Blackstone Group LP’s Byron Wien, whose prediction for the U.S. economy and stock market in 2011 proved too optimistic, said he may need to lift his estimate for the Standard & Poor’s 500 Index for this year.
Wien, chairman of Blackstone’s advisory services unit, said in January in his annual “10 Surprises” list the benchmark gauge for U.S. stocks may exceed 1,400. He said today in a Bloomberg Radio interview he may have to raise the projection.
“1,400 when the market was 1,250 at the beginning of the year was a reasonable target, a conservative target,” Wien said in an interview today on Bloomberg Radio’s “Bloomberg Surveillance” with Tom Keene. “But I think we could well exceed it. Look, S&P 500 operating earnings are going to be in excess of $100. Very often, almost always, the S&P 500 sells at 15 times, that would take you over 1,500.”

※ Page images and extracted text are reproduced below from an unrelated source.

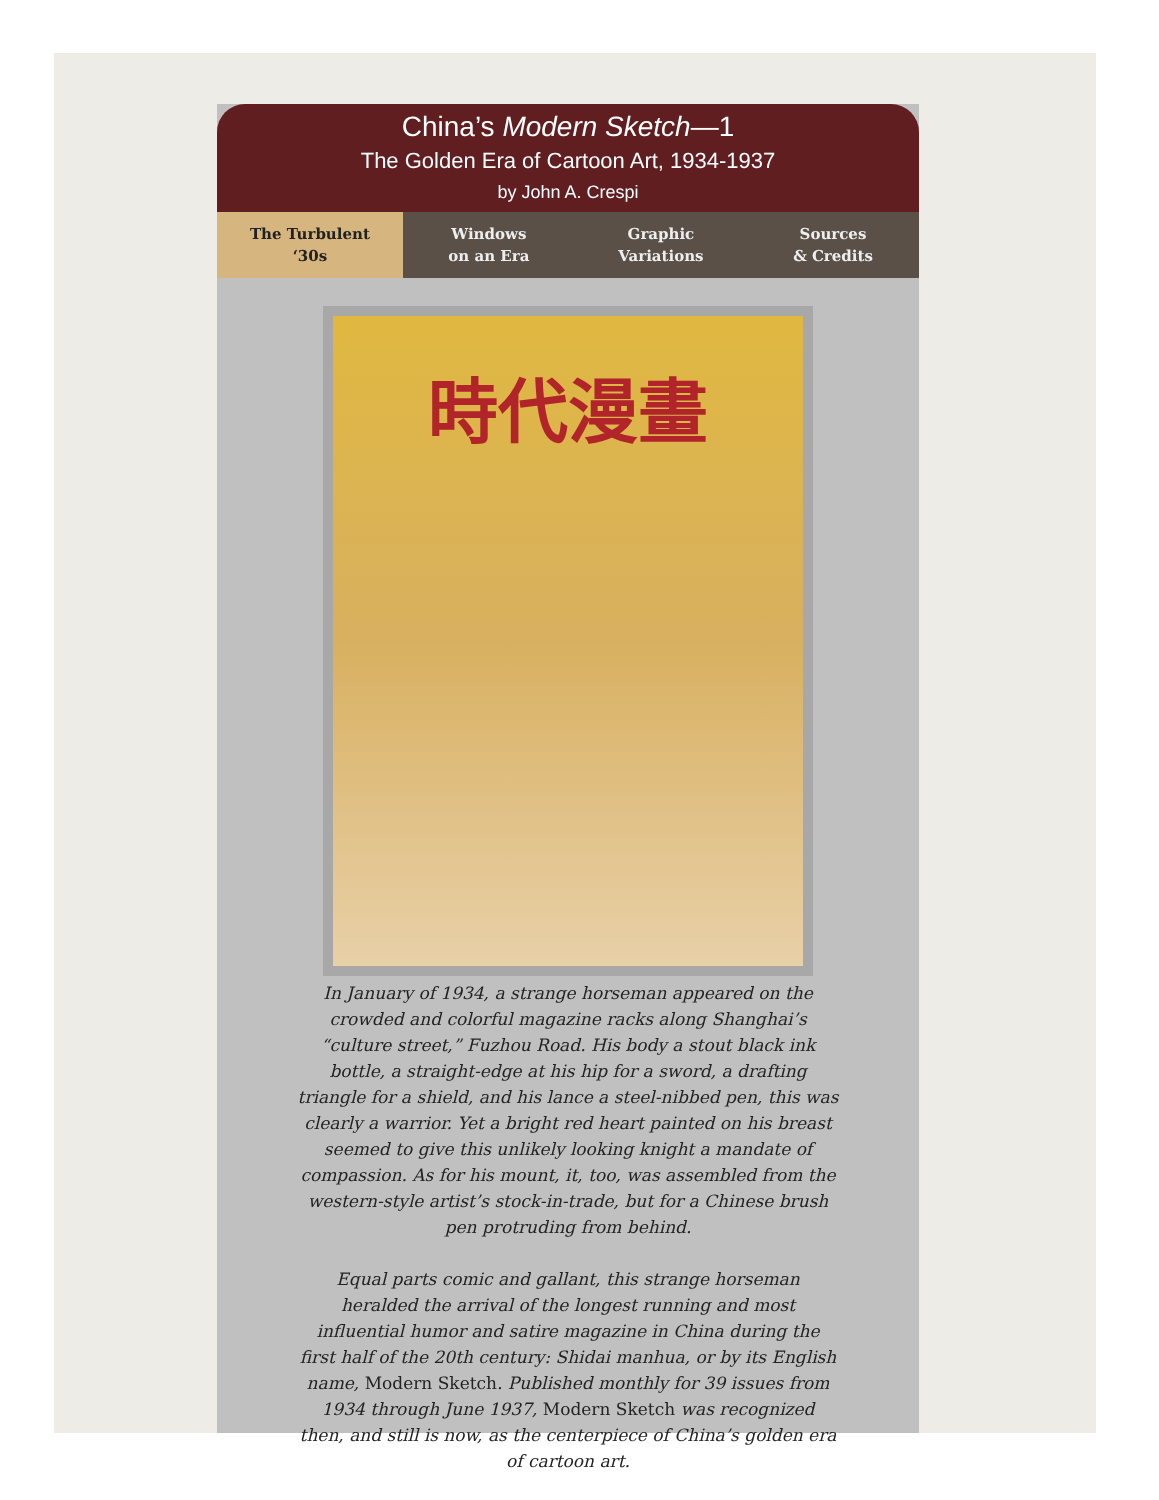China’s Modern Sketch—1
The Golden Era of Cartoon Art, 1934-1937
by John A. Crespi
The Turbulent
‘30s
Windows
on an Era
Graphic
Variations
Sources
& Credits
時代漫畫
In January of 1934, a strange horseman appeared on the crowded and colorful magazine racks along Shanghai’s “culture street,” Fuzhou Road. His body a stout black ink bottle, a straight-edge at his hip for a sword, a drafting triangle for a shield, and his lance a steel-nibbed pen, this was clearly a warrior. Yet a bright red heart painted on his breast seemed to give this unlikely looking knight a mandate of compassion. As for his mount, it, too, was assembled from the western-style artist’s stock-in-trade, but for a Chinese brush pen protruding from behind.
Equal parts comic and gallant, this strange horseman heralded the arrival of the longest running and most influential humor and satire magazine in China during the first half of the 20th century: Shidai manhua, or by its English name, Modern Sketch. Published monthly for 39 issues from 1934 through June 1937, Modern Sketch was recognized then, and still is now, as the centerpiece of China’s golden era of cartoon art.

The S&P 500 has jumped 7.4 percent this year to 1,350.50 through yesterday, as investors gained confidence the European debt crisis won’t trigger a global recession and U.S. economic data improved. Wien had said in January 2011 the S&P 500 would rise toward 1,500 by year-end. The index was almost unchanged in 2011 at 1,257.60.
The measure is trading at 14 times profit in the last year and 13 times projected earnings for 2012, according to data compiled by Bloomberg.
“What’s jump-starting the market is the economy is better than the consensus thought it was going to be at the beginning of the year,” Wien said.